Nebraska’s largest state park is located at Fort Robinson, 40 miles northwest of Hemingford. This park serves as a tourist center and vacation headquarters for an average of 354,000 persons each season (April 15 to November 15). Here Nebraska’s most famous military outpost stands almost as it was 90 years ago. The old double veranda brick barracks building now houses a hotel and cafe. The former adobe and brick officers’ quarters have been converted to rental cabins complete with modern housekeeping facilities and appliances. The park also has trailer and camping facilities, live theatre nightly (summer season), swimming pool, concrete tennis courts, horseback riding facilities, and fast-running cold water streams for trout fishing. Buffalo and long-horn cattle roam the pastures of Fort Robinson. Bighorn sheep can also be seen in the area around Fort Robinson. The old post headquarters building was dedicated in 1956 as a State Historical Society museum.
This area is also known for its World Class Fossil, a geological find. Many artifacts are on display at the University of Nebraska Trailside Museum at Fort Robinson. Included in the many displays is a Columbian Mammoth skeleton.
A short distance away is the Agate Fossil Beds National Monument, known for its world class Miocene mammal fossils.
Toadstool Park is located two miles west of State Highway 2 about 60 miles north of Hemingford. The rock formations in the park show the result of thousands of years of erosion. The area is a rock hound paradise where hunters find fairburn agate and Nebraska’s gem stone, the blue agate.

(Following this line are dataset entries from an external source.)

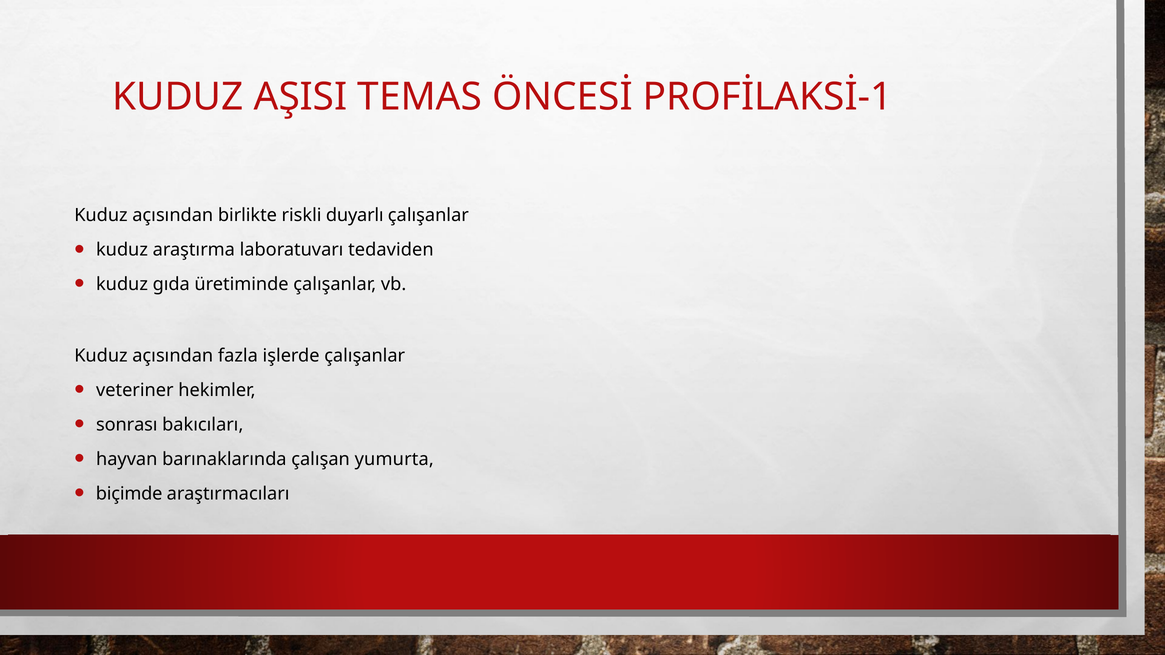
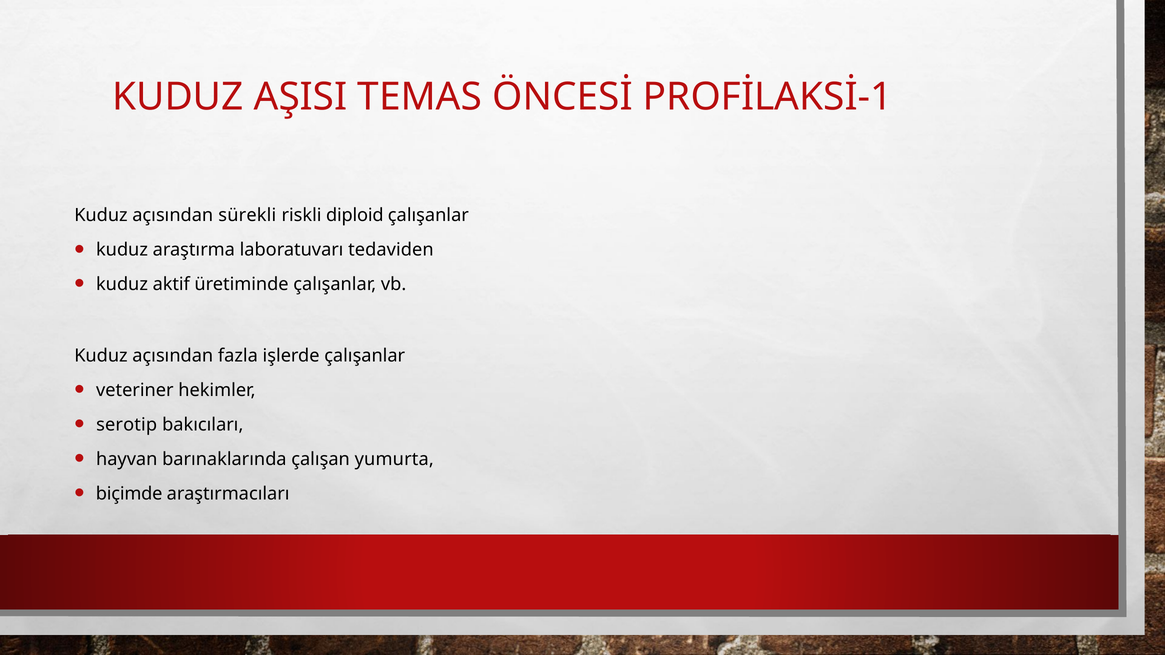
birlikte: birlikte -> sürekli
duyarlı: duyarlı -> diploid
gıda: gıda -> aktif
sonrası: sonrası -> serotip
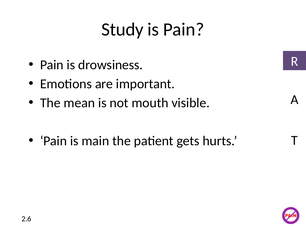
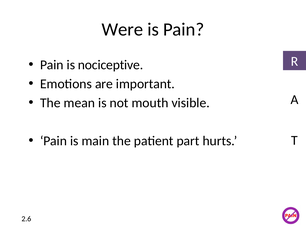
Study: Study -> Were
drowsiness: drowsiness -> nociceptive
gets: gets -> part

The memorable surrender site of Red Cloud, famous Sioux Indian Chief, is located just 75 miles north of Hemingford. Also located in the area, just north of Chadron on the Sioux Indian Reservation, is the famous Wounded Knee Battlefield. Among the many historic sites in the region are Breakneck Hill, the 1875 Treaty Tree, Cody-Yellowhand Battlefield, Camp Sheridan and Spotted Tail Agency, and James Bordeaux’s Restored Fur Trade Post (the Museum of the Fur Trade).